What keeps you awake at night?
Trying to keep everything in balance and not work too late helps me not stay awake at night. I don’t read emails late in the evening!

What do you do for fun?
Travel for leisure – [there are many] more exotic areas in China worth exploring.

What’s your biggest regret?
Not being able to see the family in China as often as I would like when I am based in England – but I try to visit when I can.

What’s your most memorable moment at university?
At the end of each term, what was then a 34-hour journey by train back home to see family and friends again was a great moment.

What is the biggest misconception about your field of study?
That engineers always need an oily rag and spanner. We need people to understand just how traditional engineering has been transformed and, at the same time, how it transforms lives.

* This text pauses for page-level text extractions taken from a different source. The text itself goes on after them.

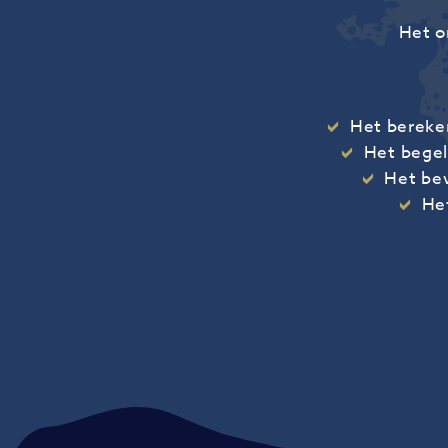
Het o
Het bereke
Het begel
Het bew
He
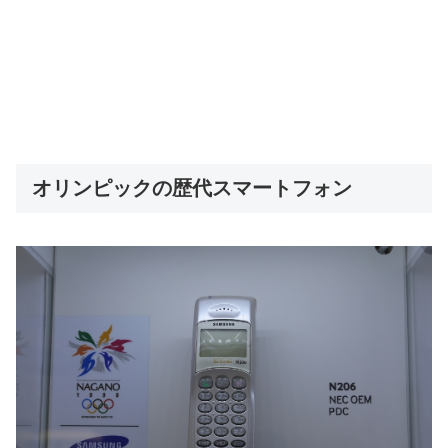
オリンピックの歴代スマートフォン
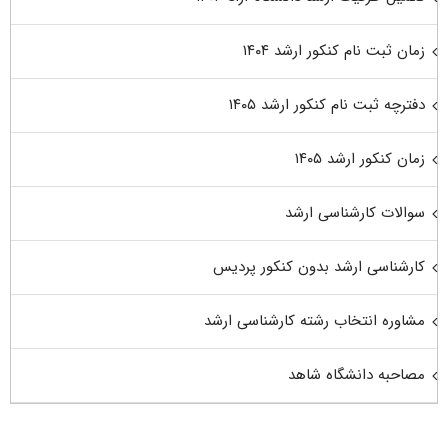
زمان ثبت نام کنکور ارشد ۱۴۰۴
دفترچه ثبت نام کنکور ارشد ۱۴۰۵
زمان کنکور ارشد ۱۴۰۵
سوالات کارشناسی ارشد
کارشناسی ارشد بدون کنکور پردیس
مشاوره انتخاب رشته کارشناسی ارشد
مصاحبه دانشگاه شاهد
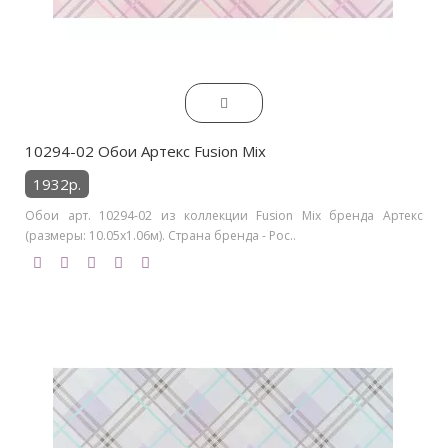
10294-02 Обои Артекс Fusion Mix
1932р.
Обои арт. 10294-02 из коллекции Fusion Mix бренда Артекс
(размеры: 10.05х1.06м). Страна бренда - Рос..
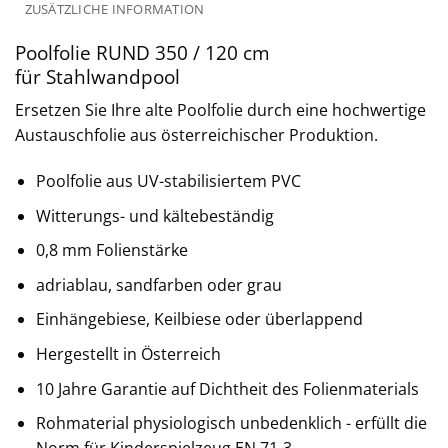
ZUSÄTZLICHE INFORMATION
Poolfolie RUND 350 / 120 cm
für Stahlwandpool
Ersetzen Sie Ihre alte Poolfolie durch eine hochwertige
Austauschfolie aus österreichischer Produktion.
Poolfolie aus UV-stabilisiertem PVC
Witterungs- und kältebeständig
0,8 mm Folienstärke
adriablau, sandfarben oder grau
Einhängebiese, Keilbiese oder überlappend
Hergestellt in Österreich
10 Jahre Garantie auf Dichtheit des Folienmaterials
Rohmaterial physiologisch unbedenklich - erfüllt die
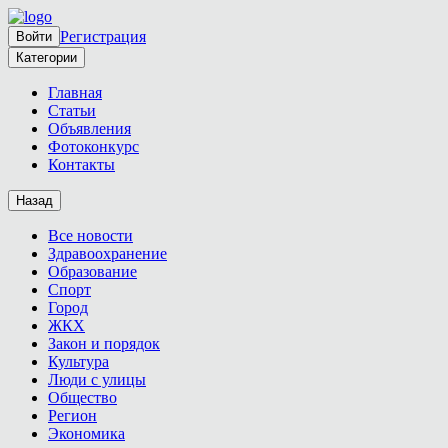
Регистрация
Войти
Категории
Главная
Статьи
Объявления
Фотоконкурс
Контакты
Назад
Все новости
Здравоохранение
Образование
Спорт
Город
ЖКХ
Закон и порядок
Культура
Люди с улицы
Общество
Регион
Экономика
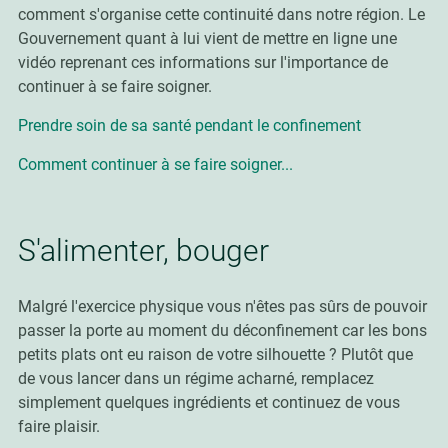
comment s'organise cette continuité dans notre région. Le
Gouvernement quant à lui vient de mettre en ligne une
vidéo reprenant ces informations sur l'importance de
continuer à se faire soigner.
Prendre soin de sa santé pendant le confinement
Comment continuer à se faire soigner...
S'alimenter, bouger
Malgré l'exercice physique vous n'êtes pas sûrs de pouvoir
passer la porte au moment du déconfinement car les bons
petits plats ont eu raison de votre silhouette ? Plutôt que
de vous lancer dans un régime acharné, remplacez
simplement quelques ingrédients et continuez de vous
faire plaisir.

What one thing would improve your working week?
Less crowding on the Tube and no signal failures on the journey – especially when I have a 9am lecture on a Monday!

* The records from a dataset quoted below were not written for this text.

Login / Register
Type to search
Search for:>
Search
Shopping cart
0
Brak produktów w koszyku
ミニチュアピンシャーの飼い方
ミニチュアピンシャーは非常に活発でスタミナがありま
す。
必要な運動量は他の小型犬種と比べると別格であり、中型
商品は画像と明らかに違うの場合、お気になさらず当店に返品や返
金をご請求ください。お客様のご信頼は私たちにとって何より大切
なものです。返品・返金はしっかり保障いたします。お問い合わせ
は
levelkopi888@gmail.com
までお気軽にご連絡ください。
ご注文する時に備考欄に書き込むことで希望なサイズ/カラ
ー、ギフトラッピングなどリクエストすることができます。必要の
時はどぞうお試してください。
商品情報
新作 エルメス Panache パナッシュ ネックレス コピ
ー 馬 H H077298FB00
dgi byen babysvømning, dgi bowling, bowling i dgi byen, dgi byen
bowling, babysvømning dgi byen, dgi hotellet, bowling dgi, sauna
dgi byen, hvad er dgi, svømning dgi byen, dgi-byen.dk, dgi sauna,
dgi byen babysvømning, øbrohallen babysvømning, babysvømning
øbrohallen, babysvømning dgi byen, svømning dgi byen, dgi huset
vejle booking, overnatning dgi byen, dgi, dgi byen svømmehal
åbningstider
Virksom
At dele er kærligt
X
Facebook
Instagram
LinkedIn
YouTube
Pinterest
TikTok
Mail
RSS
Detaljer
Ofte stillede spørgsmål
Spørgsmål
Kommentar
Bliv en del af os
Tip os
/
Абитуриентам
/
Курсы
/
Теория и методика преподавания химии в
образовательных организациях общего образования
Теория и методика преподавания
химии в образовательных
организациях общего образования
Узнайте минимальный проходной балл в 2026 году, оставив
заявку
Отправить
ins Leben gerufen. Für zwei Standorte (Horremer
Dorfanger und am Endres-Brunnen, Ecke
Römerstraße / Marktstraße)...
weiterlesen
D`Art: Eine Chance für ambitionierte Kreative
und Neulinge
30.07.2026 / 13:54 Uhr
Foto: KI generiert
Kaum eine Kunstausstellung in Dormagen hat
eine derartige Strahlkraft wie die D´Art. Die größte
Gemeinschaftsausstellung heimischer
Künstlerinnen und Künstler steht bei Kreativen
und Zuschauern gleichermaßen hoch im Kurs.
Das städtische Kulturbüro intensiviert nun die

If you were the UK higher education minister for a day, what policy would you immediately introduce to the sector?
Keep the sector closely aligned with Europe and the international community, and do not let Brexit condemn Britain to a second-class status in education and research.


Diamond Ashiagbor, an expert in labour law, has been appointed to the Institute of Advanced Legal Studies, part of the University of London’s School of Advanced Study (SAS). At the IALS, Professor Ashiagbor, who is currently professor of labour law at Soas, University of London, will take responsibility for its research promotion and facilitation strategy and its research studies programme. She previously held a reader position at University College London and has been a visiting scholar at the Columbia Law School in New York and at the European University Institute in Florence. She said that she was looking forward to helping develop the institute “as a vibrant intellectual centre for research in law, and for scholarship which brings together law with the humanities as well as social science disciplines”. She will take up her position in October.

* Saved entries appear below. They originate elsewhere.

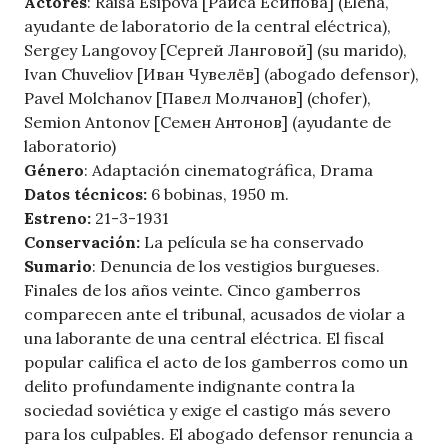
Actores
: Raisa Esipova [Раиса Есипова] (Elena,
ayudante de laboratorio de la central eléctrica),
Sergey Langovoy [Сергей Ланговой] (su marido),
Ivan Chuveliov [Иван Чувелёв] (abogado defensor),
Pavel Molchanov [Павел Молчанов] (chofer),
Semion Antonov [Семен Антонов] (ayudante de
laboratorio)
Género
: Adaptación cinematográfica, Drama
Datos técnicos:
6 bobinas, 1950 m.
Estreno:
21-3-1931
Conservación:
La película se ha conservado
Sumario
: Denuncia de los vestigios burgueses.
Finales de los años veinte. Cinco gamberros
comparecen ante el tribunal, acusados de violar a
una laborante de una central eléctrica. El fiscal
popular califica el acto de los gamberros como un
delito profundamente indignante contra la
sociedad soviética y exige el castigo más severo
para los culpables. El abogado defensor renuncia a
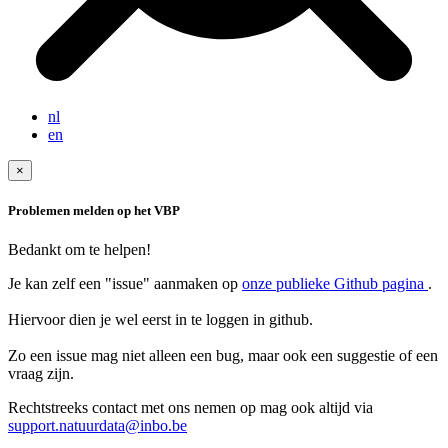
nl
en
×
Problemen melden op het VBP
Bedankt om te helpen!
Je kan zelf een "issue" aanmaken op
onze publieke Github pagina
.
Hiervoor dien je wel eerst in te loggen in github.
Zo een issue mag niet alleen een bug, maar ook een suggestie of een
Rechtstreeks contact met ons nemen op mag ook altijd via
support.natuurdata@inbo.be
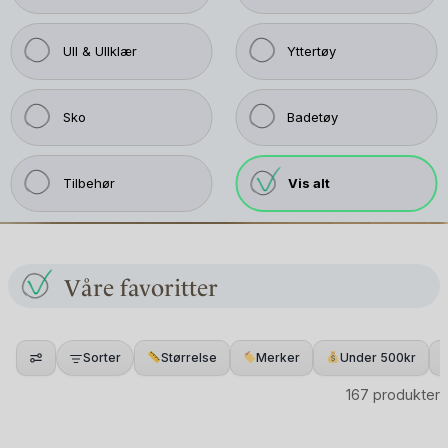
Ull & Ullklær
Yttertøy
Sko
Badetøy
Tilbehør
Vis alt
Våre favoritter
Sorter
Størrelse
Merker
Under 500kr
167 produkter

Cillian Ryan has started in his new position as pro vice-chancellor international and head of the College of Business, Law and Social Sciences at Nottingham Trent University. Professor Ryan, who took up his position on 11 July, was previously pro vice-chancellor and dean of the Faculty of Business and Law at De Montfort University. Professor Ryan noted that the social sciences were “crucial to shaping the society we live in, the way we do business, the structure of our economy, and the fairness and effectiveness of our laws” and said that he was “excited at the prospect of working with colleagues with the energy, expertise and experience to shape that agenda through our teaching, research and outreach”.

Bob Steele, head of cancer research at the University of Dundee’s School of Medicine, has been appointed the independent chair of the UK National Screening Committee, which advises ministers and the NHS in all four countries. Margaret Monckton has been appointed chief financial officer of the University of Nottingham. The University of Derby has appointed Judith Lamie and Malcolm Todd as pro vice-chancellors.